---------- Excerpted data

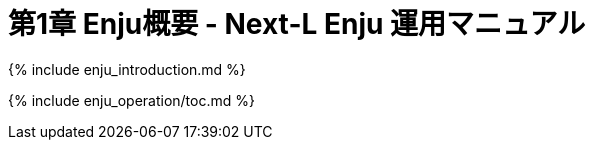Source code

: = 第1章 Enju概要 - Next-L Enju 運用マニュアル
:group: enju_operation
:page-layout: page
:title_short: 第1章 Enju概要
:version: 1.4

{% include  enju_introduction.md %}

{% include enju_operation/toc.md %}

--------------------

Task to carry out: Look through the entries above and find each line where the word "Enju概要" occurs; copy those lines.

Solution:
: = 第1章 Enju概要 - Next-L Enju 運用マニュアル
:title_short: 第1章 Enju概要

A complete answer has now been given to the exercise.